TASK TO CARRY OUT:
The whole listing, from first line to last: copy it exactly.

TASK INPUT:
--

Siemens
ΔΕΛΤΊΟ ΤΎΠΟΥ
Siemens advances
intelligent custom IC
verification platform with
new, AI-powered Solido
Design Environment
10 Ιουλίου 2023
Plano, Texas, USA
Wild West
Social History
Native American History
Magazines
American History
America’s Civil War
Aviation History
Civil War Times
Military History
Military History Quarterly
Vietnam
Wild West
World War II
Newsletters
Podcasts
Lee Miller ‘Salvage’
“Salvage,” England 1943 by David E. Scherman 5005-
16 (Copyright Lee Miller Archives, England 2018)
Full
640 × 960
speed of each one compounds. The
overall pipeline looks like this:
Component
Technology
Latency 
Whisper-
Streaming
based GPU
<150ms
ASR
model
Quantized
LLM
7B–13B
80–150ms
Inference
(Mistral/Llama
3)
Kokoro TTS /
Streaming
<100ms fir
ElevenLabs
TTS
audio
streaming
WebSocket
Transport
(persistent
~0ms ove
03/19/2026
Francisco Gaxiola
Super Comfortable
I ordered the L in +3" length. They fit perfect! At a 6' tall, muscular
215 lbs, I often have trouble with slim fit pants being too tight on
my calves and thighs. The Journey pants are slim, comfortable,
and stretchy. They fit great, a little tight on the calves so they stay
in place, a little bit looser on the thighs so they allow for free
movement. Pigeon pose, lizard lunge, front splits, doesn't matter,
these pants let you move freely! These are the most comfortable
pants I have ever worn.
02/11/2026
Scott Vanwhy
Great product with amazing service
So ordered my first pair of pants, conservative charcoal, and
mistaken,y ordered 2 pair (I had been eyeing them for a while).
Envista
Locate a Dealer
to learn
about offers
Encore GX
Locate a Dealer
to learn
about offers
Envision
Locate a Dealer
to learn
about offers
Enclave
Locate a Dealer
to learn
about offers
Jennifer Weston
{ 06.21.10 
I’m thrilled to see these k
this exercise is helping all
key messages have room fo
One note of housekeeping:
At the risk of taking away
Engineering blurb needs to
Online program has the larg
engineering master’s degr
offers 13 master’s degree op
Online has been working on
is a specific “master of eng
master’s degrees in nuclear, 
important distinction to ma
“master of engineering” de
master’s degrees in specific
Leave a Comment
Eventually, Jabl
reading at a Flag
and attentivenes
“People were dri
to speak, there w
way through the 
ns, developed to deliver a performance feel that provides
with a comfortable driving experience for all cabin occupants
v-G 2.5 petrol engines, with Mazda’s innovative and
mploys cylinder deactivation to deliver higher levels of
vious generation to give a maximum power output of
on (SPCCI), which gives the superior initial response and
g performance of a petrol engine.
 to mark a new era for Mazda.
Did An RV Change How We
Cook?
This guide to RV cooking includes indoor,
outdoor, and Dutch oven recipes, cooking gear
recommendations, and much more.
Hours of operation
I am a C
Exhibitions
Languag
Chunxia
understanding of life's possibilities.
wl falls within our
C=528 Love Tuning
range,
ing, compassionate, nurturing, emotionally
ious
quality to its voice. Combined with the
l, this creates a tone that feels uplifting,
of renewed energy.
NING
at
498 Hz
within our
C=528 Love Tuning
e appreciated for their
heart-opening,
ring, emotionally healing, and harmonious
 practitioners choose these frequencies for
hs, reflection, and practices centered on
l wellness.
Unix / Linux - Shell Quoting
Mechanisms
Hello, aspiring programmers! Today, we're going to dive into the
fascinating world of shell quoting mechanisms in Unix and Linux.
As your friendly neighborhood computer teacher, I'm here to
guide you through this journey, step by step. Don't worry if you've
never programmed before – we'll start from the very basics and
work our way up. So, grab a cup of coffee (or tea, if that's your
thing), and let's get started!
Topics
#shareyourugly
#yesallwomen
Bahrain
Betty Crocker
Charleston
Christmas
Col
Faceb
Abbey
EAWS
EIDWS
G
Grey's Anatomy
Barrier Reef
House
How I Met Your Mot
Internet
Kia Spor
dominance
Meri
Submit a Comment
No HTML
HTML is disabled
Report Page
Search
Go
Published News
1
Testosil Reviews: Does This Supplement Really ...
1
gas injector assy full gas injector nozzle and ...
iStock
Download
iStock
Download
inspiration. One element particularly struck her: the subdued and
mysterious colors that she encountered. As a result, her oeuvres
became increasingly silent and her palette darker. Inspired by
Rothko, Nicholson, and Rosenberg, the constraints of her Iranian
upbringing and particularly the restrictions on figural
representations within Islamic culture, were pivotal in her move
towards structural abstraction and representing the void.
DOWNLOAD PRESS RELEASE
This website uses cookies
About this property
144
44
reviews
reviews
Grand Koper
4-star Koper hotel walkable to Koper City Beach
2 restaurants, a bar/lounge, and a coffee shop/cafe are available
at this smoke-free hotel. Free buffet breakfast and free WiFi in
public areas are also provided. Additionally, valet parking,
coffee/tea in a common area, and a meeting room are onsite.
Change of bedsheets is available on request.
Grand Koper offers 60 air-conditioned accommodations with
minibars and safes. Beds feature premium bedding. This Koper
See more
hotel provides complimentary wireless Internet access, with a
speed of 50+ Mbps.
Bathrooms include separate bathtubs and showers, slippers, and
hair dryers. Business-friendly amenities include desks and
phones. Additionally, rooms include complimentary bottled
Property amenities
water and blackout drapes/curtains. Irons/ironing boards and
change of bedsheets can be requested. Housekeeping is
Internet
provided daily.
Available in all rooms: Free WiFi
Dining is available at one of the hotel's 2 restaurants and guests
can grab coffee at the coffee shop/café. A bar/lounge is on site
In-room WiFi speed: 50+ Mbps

--

WRITTEN ANSWER:
Siemens
ΔΕΛΤΊΟ ΤΎΠΟΥ
Siemens advances
intelligent custom IC
verification platform with
new, AI-powered Solido
Design Environment
10 Ιουλίου 2023
Plano, Texas, USA
Wild West
Social History
Native American History
Magazines
American History
America’s Civil War
Aviation History
Civil War Times
Military History
Military History Quarterly
Vietnam
Wild West
World War II
Newsletters
Podcasts
Lee Miller ‘Salvage’
“Salvage,” England 1943 by David E. Scherman 5005-
16 (Copyright Lee Miller Archives, England 2018)
Full
640 × 960
speed of each one compounds. The
overall pipeline looks like this:
Component
Technology
Latency 
Whisper-
Streaming
based GPU
<150ms
ASR
model
Quantized
LLM
7B–13B
80–150ms
Inference
(Mistral/Llama
3)
Kokoro TTS /
Streaming
<100ms fir
ElevenLabs
TTS
audio
streaming
WebSocket
Transport
(persistent
~0ms ove
03/19/2026
Francisco Gaxiola
Super Comfortable
I ordered the L in +3" length. They fit perfect! At a 6' tall, muscular
215 lbs, I often have trouble with slim fit pants being too tight on
my calves and thighs. The Journey pants are slim, comfortable,
and stretchy. They fit great, a little tight on the calves so they stay
in place, a little bit looser on the thighs so they allow for free
movement. Pigeon pose, lizard lunge, front splits, doesn't matter,
these pants let you move freely! These are the most comfortable
pants I have ever worn.
02/11/2026
Scott Vanwhy
Great product with amazing service
So ordered my first pair of pants, conservative charcoal, and
mistaken,y ordered 2 pair (I had been eyeing them for a while).
Envista
Locate a Dealer
to learn
about offers
Encore GX
Locate a Dealer
to learn
about offers
Envision
Locate a Dealer
to learn
about offers
Enclave
Locate a Dealer
to learn
about offers
Jennifer Weston
{ 06.21.10 
I’m thrilled to see these k
this exercise is helping all
key messages have room fo
One note of housekeeping:
At the risk of taking away
Engineering blurb needs to
Online program has the larg
engineering master’s degr
offers 13 master’s degree op
Online has been working on
is a specific “master of eng
master’s degrees in nuclear, 
important distinction to ma
“master of engineering” de
master’s degrees in specific
Leave a Comment
Eventually, Jabl
reading at a Flag
and attentivenes
“People were dri
to speak, there w
way through the 
ns, developed to deliver a performance feel that provides
with a comfortable driving experience for all cabin occupants
v-G 2.5 petrol engines, with Mazda’s innovative and
mploys cylinder deactivation to deliver higher levels of
vious generation to give a maximum power output of
on (SPCCI), which gives the superior initial response and
g performance of a petrol engine.
 to mark a new era for Mazda.
Did An RV Change How We
Cook?
This guide to RV cooking includes indoor,
outdoor, and Dutch oven recipes, cooking gear
recommendations, and much more.
Hours of operation
I am a C
Exhibitions
Languag
Chunxia
understanding of life's possibilities.
wl falls within our
C=528 Love Tuning
range,
ing, compassionate, nurturing, emotionally
ious
quality to its voice. Combined with the
l, this creates a tone that feels uplifting,
of renewed energy.
NING
at
498 Hz
within our
C=528 Love Tuning
e appreciated for their
heart-opening,
ring, emotionally healing, and harmonious
 practitioners choose these frequencies for
hs, reflection, and practices centered on
l wellness.
Unix / Linux - Shell Quoting
Mechanisms
Hello, aspiring programmers! Today, we're going to dive into the
fascinating world of shell quoting mechanisms in Unix and Linux.
As your friendly neighborhood computer teacher, I'm here to
guide you through this journey, step by step. Don't worry if you've
never programmed before – we'll start from the very basics and
work our way up. So, grab a cup of coffee (or tea, if that's your
thing), and let's get started!
Topics
#shareyourugly
#yesallwomen
Bahrain
Betty Crocker
Charleston
Christmas
Col
Faceb
Abbey
EAWS
EIDWS
G
Grey's Anatomy
Barrier Reef
House
How I Met Your Mot
Internet
Kia Spor
dominance
Meri
Submit a Comment
No HTML
HTML is disabled
Report Page
Search
Go
Published News
1
Testosil Reviews: Does This Supplement Really ...
1
gas injector assy full gas injector nozzle and ...
iStock
Download
iStock
Download
inspiration. One element particularly struck her: the subdued and
mysterious colors that she encountered. As a result, her oeuvres
became increasingly silent and her palette darker. Inspired by
Rothko, Nicholson, and Rosenberg, the constraints of her Iranian
upbringing and particularly the restrictions on figural
representations within Islamic culture, were pivotal in her move
towards structural abstraction and representing the void.
DOWNLOAD PRESS RELEASE
This website uses cookies
About this property
144
44
reviews
reviews
Grand Koper
4-star Koper hotel walkable to Koper City Beach
2 restaurants, a bar/lounge, and a coffee shop/cafe are available
at this smoke-free hotel. Free buffet breakfast and free WiFi in
public areas are also provided. Additionally, valet parking,
coffee/tea in a common area, and a meeting room are onsite.
Change of bedsheets is available on request.
Grand Koper offers 60 air-conditioned accommodations with
minibars and safes. Beds feature premium bedding. This Koper
See more
hotel provides complimentary wireless Internet access, with a
speed of 50+ Mbps.
Bathrooms include separate bathtubs and showers, slippers, and
hair dryers. Business-friendly amenities include desks and
phones. Additionally, rooms include complimentary bottled
Property amenities
water and blackout drapes/curtains. Irons/ironing boards and
change of bedsheets can be requested. Housekeeping is
Internet
provided daily.
Available in all rooms: Free WiFi
Dining is available at one of the hotel's 2 restaurants and guests
can grab coffee at the coffee shop/café. A bar/lounge is on site
In-room WiFi speed: 50+ Mbps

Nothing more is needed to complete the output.